Situation  sans précédent : on a perdu presque 25% en 2008 et 2009, et on se maintient depuis 2010 à 10 à 15% en dessous du niveau de 2008. Il y a plusieurs explications. D’abord, le niveau des carnets de commandes, au plus bas depuis l’été 2009. La situation financière des entreprises françaises, ensuite, qui n’a jamais été aussi dégradée depuis la fin des années 1970. Les incertitudes sur la politique économique et fiscale, enfin, qui incitent à laisser les projets dans les tiroirs.   Résultat : notre potentiel de croissance est sérieusement amputé : avant la crise de 2008, il était évalué entre 1,5% et 2%. Aujourd’hui, nombre d’experts l’estiment plutôt entre 0,5% et 1%. Cela change beaucoup de choses ! D’abord, cela signifie que le taux de chômage structurel est plus élevé que prévu : sans doute pas loin de 8% de la population active.
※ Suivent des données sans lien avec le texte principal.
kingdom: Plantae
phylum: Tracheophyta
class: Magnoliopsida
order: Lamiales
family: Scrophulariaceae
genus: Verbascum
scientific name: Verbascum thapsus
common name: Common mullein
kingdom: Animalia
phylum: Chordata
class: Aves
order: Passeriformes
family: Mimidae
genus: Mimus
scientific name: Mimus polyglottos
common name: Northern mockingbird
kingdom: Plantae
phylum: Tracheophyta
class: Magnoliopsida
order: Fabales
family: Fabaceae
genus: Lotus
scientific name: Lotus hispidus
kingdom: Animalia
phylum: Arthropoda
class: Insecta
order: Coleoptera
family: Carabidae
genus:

Surtout, cela bouleverse l’approche des nouvelles règles de stabilité budgétaire européenne. Ce qui compte maintenant, ce ne sont plus les déficits totaux, mais les déficits structurels. Or ceux-ci dépendent étroitement de la croissance potentielle : plus elle est élevée, plus la part du déficit structurel dans le déficit est faible, et inversement ! Problème : Bercy surestime bien trop notre croissance potentielle (1,7% environ), et sous-estime donc la part structurelle des déficits publics, ce qui fait tiquer à Bruxelles.